実際に通じていなかったケースは山程あるわけで。聞こえているのなら反応して欲しいとフレイは思う。
そんなフレイの思いが通じたのか、球体は返事の代わりに動きを止めて白から赤に色を変えた。モノを言えない球体なりの意思表示であるらしい。
ちゃんと聞こえていたようだ。
「しっかし……赤代の里もダメだったし、紅の町付近も今じゃこの有り様」
今後の事を考えると思わず深い溜め息が出る。
「もう行く宛なんかねぇし。
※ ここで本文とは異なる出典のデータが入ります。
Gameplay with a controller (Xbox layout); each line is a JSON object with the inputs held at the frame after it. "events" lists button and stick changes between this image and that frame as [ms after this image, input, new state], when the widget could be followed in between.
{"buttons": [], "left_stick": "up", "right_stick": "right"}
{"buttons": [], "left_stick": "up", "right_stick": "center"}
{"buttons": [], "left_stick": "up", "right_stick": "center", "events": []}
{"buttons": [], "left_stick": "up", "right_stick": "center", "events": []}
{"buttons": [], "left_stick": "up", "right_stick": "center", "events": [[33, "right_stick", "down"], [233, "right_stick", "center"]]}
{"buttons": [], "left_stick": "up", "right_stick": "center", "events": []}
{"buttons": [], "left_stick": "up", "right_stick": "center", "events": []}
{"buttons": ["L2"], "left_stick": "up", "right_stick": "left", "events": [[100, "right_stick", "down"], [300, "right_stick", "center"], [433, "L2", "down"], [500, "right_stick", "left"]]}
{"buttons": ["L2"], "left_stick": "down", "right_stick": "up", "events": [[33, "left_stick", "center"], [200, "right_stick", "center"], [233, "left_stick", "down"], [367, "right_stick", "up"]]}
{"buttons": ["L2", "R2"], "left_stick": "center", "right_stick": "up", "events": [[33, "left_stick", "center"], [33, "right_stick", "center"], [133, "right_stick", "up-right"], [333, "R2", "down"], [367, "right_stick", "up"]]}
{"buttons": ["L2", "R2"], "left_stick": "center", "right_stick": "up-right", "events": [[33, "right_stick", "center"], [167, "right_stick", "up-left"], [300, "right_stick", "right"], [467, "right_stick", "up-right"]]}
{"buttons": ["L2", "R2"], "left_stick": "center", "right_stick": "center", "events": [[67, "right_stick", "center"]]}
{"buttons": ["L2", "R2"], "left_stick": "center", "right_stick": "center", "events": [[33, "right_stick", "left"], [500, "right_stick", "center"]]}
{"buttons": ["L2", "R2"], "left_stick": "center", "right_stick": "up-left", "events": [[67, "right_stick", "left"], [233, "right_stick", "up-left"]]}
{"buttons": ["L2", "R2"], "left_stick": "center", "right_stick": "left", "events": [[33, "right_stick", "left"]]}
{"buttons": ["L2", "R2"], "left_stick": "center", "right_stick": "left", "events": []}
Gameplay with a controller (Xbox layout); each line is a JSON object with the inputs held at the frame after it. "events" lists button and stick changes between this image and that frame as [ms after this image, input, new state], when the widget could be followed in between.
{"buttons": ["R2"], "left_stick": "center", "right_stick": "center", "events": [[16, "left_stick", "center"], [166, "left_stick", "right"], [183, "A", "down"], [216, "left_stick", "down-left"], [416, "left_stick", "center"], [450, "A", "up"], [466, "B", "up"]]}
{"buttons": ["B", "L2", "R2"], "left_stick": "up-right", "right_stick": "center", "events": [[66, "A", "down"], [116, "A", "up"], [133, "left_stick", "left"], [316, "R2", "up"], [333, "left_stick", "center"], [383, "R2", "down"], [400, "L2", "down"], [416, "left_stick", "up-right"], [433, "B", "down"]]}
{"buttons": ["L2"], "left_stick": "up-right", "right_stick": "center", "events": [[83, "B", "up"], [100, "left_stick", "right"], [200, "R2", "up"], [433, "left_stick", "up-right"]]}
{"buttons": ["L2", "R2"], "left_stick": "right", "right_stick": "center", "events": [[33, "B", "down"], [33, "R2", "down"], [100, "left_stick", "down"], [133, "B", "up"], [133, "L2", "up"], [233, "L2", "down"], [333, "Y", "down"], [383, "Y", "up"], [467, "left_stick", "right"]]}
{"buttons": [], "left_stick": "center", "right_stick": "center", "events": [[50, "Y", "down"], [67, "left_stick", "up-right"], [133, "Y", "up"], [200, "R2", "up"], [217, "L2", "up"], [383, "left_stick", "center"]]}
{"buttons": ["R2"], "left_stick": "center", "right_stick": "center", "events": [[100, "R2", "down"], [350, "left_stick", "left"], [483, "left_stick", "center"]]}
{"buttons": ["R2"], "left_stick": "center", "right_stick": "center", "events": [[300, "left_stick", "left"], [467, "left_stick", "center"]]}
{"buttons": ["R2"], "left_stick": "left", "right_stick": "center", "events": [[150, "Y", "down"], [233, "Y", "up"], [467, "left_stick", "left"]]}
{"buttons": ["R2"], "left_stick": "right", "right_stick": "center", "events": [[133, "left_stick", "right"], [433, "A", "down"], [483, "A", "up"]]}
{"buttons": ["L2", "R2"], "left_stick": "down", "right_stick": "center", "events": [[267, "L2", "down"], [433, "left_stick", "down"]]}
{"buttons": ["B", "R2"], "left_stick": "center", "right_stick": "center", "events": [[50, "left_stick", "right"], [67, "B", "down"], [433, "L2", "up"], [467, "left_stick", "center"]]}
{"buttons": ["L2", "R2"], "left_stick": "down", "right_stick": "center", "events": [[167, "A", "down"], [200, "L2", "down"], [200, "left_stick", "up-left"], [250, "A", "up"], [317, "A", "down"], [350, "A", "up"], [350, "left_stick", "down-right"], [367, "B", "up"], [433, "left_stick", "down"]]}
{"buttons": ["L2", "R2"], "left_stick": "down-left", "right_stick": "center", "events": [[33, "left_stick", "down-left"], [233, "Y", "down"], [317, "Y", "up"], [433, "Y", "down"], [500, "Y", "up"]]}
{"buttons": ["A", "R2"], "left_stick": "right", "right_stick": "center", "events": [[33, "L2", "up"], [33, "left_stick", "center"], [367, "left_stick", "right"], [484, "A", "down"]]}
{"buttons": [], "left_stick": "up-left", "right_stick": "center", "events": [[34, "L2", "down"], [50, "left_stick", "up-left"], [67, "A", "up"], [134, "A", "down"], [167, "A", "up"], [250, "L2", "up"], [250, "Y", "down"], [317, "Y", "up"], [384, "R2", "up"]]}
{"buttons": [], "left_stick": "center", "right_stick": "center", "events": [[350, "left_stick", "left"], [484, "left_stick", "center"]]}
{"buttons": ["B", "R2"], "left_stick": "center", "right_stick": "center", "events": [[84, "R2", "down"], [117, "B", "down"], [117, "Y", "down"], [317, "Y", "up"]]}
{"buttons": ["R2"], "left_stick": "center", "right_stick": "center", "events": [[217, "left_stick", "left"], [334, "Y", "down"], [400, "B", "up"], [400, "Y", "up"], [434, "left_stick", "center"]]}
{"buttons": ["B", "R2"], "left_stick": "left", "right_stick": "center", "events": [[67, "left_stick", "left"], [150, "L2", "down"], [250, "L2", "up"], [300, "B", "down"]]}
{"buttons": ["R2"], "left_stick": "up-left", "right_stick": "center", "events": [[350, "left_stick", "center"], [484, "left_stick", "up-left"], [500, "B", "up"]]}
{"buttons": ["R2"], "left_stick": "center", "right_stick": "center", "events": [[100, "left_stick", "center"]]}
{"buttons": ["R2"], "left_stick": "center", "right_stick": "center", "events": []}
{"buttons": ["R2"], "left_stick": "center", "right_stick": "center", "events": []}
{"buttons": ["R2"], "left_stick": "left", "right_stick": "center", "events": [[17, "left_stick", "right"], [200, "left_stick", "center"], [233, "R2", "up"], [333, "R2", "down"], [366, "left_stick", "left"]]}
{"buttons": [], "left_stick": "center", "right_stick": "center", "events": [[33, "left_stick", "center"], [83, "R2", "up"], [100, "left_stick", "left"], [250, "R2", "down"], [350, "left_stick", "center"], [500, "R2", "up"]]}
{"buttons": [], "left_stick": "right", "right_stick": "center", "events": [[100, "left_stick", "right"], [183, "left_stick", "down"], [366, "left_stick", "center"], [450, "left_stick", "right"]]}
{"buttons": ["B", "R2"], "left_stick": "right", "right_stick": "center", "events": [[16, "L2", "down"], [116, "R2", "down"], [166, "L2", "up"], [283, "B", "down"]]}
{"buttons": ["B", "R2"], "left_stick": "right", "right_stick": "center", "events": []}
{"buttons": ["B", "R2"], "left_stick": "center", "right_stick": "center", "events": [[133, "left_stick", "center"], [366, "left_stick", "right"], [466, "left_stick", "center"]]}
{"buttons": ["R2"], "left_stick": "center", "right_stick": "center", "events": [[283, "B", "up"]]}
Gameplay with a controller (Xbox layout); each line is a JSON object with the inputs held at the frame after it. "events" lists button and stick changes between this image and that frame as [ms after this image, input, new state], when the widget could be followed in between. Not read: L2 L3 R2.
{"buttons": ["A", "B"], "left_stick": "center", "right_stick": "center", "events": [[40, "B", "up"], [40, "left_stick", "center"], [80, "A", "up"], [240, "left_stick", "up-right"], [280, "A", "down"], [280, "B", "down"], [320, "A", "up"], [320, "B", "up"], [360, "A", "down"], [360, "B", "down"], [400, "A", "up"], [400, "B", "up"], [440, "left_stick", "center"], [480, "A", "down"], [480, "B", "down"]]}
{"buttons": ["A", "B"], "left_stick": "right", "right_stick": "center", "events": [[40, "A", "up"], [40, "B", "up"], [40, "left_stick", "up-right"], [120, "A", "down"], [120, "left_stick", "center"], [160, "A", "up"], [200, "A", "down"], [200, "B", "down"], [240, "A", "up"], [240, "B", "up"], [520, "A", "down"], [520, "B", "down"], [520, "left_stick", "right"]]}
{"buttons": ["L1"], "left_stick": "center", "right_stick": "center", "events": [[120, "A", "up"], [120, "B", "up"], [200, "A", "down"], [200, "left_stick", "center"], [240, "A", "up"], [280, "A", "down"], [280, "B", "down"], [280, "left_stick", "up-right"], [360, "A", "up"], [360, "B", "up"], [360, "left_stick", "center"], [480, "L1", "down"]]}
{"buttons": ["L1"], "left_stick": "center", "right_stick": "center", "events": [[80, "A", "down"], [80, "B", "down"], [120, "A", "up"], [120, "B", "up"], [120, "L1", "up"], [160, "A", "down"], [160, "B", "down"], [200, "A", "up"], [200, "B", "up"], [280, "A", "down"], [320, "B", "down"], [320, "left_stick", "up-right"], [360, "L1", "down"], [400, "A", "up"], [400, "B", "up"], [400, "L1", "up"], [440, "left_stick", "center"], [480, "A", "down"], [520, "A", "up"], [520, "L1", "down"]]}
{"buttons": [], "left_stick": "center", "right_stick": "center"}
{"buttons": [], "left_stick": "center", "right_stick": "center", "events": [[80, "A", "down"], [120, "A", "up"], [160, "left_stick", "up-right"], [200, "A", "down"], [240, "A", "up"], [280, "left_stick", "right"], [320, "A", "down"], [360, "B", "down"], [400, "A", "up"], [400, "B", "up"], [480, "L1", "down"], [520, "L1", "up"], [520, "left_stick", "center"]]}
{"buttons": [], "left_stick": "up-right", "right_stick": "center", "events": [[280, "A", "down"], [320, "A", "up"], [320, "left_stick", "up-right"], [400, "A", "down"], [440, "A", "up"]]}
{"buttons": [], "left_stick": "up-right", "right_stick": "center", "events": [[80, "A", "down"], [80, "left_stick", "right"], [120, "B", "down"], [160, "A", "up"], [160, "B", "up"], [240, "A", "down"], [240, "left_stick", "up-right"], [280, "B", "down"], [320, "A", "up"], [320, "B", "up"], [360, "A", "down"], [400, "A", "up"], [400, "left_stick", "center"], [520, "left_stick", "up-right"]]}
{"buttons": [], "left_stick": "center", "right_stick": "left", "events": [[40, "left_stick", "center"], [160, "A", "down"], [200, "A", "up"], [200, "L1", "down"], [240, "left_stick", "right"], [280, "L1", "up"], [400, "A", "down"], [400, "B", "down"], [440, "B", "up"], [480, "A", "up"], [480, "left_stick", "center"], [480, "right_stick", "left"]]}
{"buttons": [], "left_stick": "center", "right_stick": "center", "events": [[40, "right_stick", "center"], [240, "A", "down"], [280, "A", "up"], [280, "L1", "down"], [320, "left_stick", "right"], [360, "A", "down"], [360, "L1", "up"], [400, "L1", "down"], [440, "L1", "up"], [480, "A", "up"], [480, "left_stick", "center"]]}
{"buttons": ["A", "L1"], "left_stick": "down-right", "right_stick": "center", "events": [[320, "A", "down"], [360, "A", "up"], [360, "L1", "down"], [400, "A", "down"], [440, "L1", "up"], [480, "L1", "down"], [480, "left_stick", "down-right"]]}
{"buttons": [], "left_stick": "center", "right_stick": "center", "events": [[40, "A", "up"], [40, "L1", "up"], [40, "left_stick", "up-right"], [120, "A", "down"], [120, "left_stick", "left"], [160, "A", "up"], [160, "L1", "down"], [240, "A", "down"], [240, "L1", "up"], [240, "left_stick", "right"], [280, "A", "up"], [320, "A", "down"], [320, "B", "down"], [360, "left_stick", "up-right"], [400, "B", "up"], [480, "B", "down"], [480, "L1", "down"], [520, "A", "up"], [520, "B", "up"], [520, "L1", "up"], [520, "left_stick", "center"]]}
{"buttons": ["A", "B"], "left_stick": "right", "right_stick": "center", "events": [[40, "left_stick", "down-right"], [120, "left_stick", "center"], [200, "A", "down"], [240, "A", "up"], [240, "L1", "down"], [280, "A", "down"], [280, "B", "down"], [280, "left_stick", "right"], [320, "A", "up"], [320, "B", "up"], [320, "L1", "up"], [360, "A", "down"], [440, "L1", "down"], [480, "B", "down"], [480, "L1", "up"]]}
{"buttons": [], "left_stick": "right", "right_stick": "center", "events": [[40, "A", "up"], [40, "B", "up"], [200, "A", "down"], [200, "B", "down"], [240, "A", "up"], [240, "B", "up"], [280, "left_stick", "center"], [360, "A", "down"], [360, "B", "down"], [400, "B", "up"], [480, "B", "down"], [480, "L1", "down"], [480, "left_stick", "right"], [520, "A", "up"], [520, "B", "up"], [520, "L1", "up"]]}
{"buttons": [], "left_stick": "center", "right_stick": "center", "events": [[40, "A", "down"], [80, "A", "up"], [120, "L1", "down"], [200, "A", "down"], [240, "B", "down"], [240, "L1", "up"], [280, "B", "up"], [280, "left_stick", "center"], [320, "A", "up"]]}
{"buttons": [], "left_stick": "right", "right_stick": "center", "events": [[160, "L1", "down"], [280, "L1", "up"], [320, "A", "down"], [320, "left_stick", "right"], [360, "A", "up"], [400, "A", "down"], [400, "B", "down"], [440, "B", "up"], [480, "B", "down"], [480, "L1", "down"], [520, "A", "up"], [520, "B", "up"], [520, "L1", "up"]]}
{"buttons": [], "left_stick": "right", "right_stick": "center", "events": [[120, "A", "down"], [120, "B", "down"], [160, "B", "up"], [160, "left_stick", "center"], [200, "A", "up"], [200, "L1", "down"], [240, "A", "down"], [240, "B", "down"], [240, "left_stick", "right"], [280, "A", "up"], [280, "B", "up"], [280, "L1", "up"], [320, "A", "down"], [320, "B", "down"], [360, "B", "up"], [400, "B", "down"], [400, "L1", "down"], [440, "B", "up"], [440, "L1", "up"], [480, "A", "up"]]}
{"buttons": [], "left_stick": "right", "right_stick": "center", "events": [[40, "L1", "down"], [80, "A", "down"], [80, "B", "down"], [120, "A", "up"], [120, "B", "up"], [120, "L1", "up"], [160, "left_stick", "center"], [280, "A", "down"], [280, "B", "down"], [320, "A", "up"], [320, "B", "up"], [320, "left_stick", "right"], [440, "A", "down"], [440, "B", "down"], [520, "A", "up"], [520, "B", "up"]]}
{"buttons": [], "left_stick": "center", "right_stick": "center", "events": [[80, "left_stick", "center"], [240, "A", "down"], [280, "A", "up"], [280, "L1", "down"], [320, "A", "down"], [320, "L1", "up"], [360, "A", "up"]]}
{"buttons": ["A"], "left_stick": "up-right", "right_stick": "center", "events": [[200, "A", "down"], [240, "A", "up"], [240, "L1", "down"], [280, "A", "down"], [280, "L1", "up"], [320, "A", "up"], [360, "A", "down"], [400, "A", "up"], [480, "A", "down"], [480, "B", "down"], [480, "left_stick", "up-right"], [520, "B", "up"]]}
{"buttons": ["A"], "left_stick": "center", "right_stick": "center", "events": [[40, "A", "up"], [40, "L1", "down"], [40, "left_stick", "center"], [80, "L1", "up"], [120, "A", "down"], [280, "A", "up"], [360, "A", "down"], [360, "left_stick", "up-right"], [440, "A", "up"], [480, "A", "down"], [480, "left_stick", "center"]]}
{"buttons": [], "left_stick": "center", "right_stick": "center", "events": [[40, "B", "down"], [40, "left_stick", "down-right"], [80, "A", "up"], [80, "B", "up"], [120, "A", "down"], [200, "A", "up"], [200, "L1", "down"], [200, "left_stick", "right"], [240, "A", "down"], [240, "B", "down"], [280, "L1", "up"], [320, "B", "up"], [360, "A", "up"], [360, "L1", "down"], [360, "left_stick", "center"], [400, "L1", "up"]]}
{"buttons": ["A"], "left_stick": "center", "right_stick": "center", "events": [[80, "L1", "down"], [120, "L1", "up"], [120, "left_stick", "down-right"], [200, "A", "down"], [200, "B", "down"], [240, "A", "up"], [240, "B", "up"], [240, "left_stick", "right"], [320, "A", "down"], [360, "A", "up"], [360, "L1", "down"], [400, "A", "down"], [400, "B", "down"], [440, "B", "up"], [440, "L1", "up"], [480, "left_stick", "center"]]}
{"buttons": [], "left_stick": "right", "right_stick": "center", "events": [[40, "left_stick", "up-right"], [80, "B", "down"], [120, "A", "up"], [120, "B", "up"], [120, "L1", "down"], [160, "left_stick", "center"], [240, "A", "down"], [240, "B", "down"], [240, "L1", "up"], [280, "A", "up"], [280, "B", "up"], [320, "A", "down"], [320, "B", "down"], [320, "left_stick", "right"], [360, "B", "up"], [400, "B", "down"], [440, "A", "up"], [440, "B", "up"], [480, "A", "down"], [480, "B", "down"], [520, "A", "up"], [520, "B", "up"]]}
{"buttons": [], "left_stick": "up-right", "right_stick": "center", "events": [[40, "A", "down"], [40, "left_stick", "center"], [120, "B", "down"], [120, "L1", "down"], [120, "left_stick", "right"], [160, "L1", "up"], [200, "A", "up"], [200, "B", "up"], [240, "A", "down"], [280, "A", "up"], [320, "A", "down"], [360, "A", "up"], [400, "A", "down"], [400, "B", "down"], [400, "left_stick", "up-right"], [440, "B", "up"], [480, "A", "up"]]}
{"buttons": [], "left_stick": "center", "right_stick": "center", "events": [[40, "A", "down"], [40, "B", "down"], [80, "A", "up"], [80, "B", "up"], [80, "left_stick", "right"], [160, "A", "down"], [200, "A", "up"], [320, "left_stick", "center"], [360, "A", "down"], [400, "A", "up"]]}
アルテマもそう思うだろ?」
アルテマと呼ばれた球体は、しかし、今度は返事らしきものは返さなかった。赤く落ち着いた光を放ちながら、フレイの右腕に嵌っている一cm程度の楕円形の小石へと吸い込まれ――消える。
「あっ、吸収石に入っちまった……」
アルテマについてはまだまだ謎が多い。吸収石を自らの右腕に嵌め込んでからの付き合いになるが、その存在や存在理由は未だに分かっていない。とはいえ、一緒に居て分かったこともある。
アルテマは長らく外に出っ放しだったから疲れたのだろう。
本来居るべき吸収石に戻れば、半日でまた出てこれるまでに回復するはずだ。